Thanks to the Kepler spacecraft, we know that at least half the Sun-like stars in the galaxy host at least one planet, and for three out of 10 stars that planet is a super-Earth. But the existence of these planets, bigger than Earth but still rocky, has complicated our ideas of how planets form. Now, a new model provides a solution to this puzzle.
The size of super-Earths, a mass between 2 to 20 Earth masses and 1 to 4 times Earth's radii, means that they are on the borderline of becoming gas giants. Exactly why they dont become worlds like Jupiter, though, is a bit of a mystery.
According to a paper in the Astrophysical Journal from researchers Eve Lee and Eugene Chiang at the University of California, Berkeley, the answer may lie in them forming later than expected. In their model, they found the planets are likely to form when the disk of dust and gas that surrounds a young star has lost most of its gas.
Forming late may be the necessary mechanism that stops them entering a runaway gas accretion event, ensuring that they become large rocky worlds, rather than gaseous ones. An alternative explanation was that they formed by slowly gathering material in a gas-rich, dusty, and cool planetary nebula, but the researchers showed that super-Earths would become gas giants in that scenario, favouring their other hypothesis.
"The riddle posed by super-Earths is that they are not Jupiters: their core masses are large enough to trigger runaway gas accretion, yet somehow super-Earths accreted atmospheres that weigh only a few percent of their total mass," the researchers wrote in their paper. "We show that this puzzle is solved if super-Earths formed late, as the last vestiges of their parent gas disks were about to clear."
Their study also focuses on another type of unusual world, super-puffs, which are planets that have a larger than usual atmosphere for their size. These objects have large radii (4 to 10 times that of Earth) but small masses (no more than 6 times Earth's), with their atmospheres weighing more than one-fifth of the planet’s core.
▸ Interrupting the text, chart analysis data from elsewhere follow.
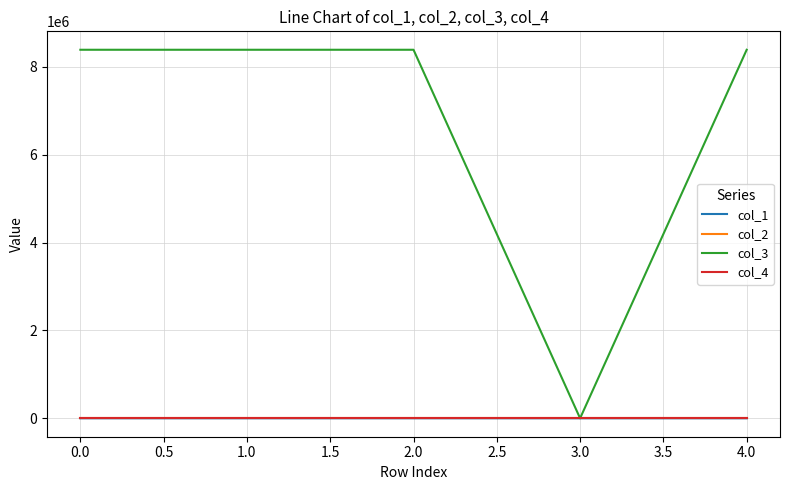

What is the greatest value displayed?

8388736.0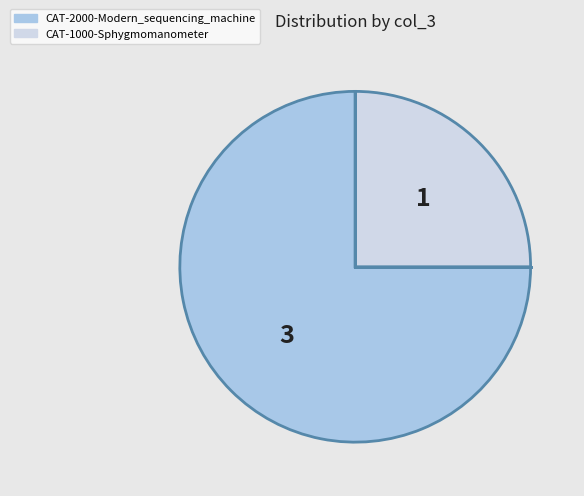

True or false: CAT-2000-Modern_sequencing_machine accounts for 85% of the total.

False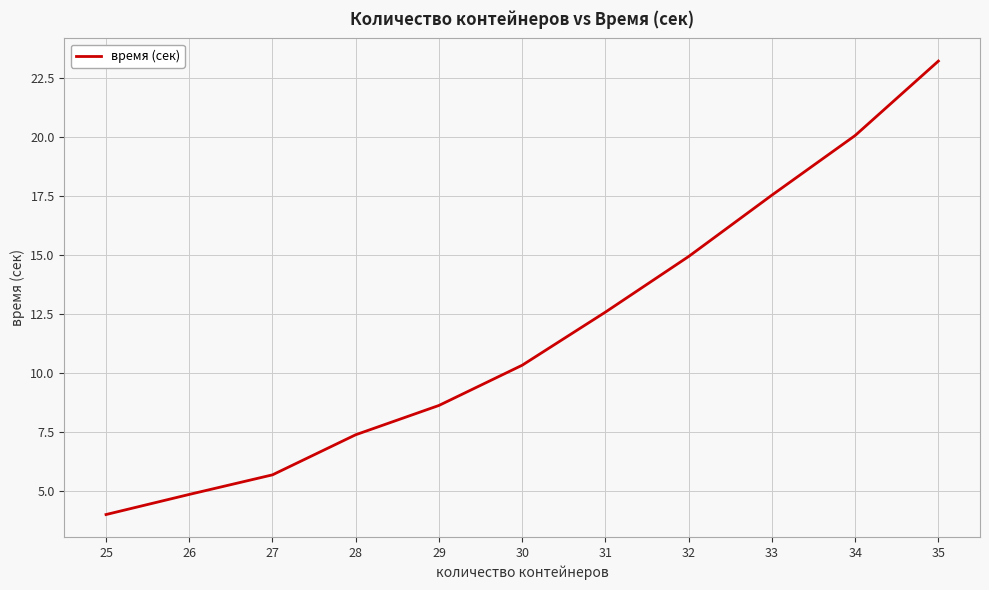

Where does the data first go above 10?

30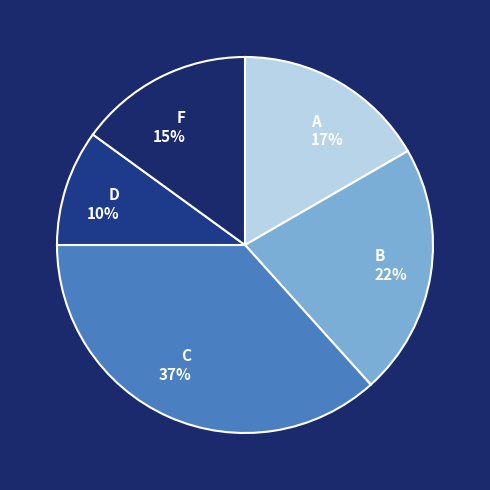

Do F and B together represent more than half of the pie?

No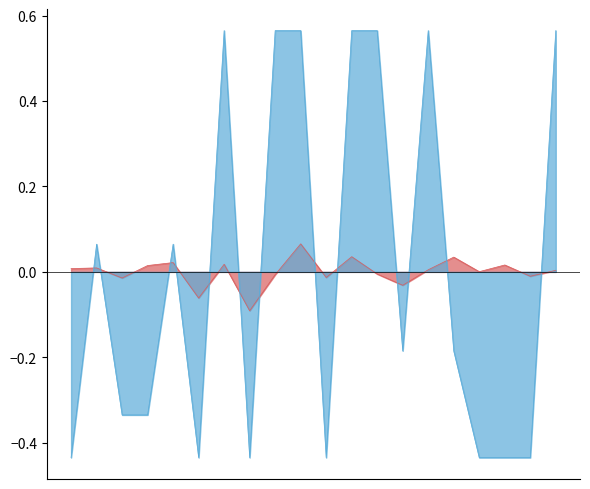

Which series has the largest total across all categories?

MAP@5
Super-puffs are quite uncommon among the planets discovered by the Kepler spacecraft, but their existence is just as puzzling as super-Earths. Applying the model to these objects, Lee and Chiang suggest that the super-puffs have migrated inwards after forming at larger distances (further than Earth is from the Sun) in a dust-free environment. There the gas is cooler, which allows for denser atmospheres to form more quickly and then, through gravitational interactions with other planets, they move forward.
In this research, the astronomers manage to integrate the formation scenarios of super-Earths and super-puffs into existing models for planetary formation. Future observations will provide more insights on this proposed picture and, hopefully, answer once and for all how planets form.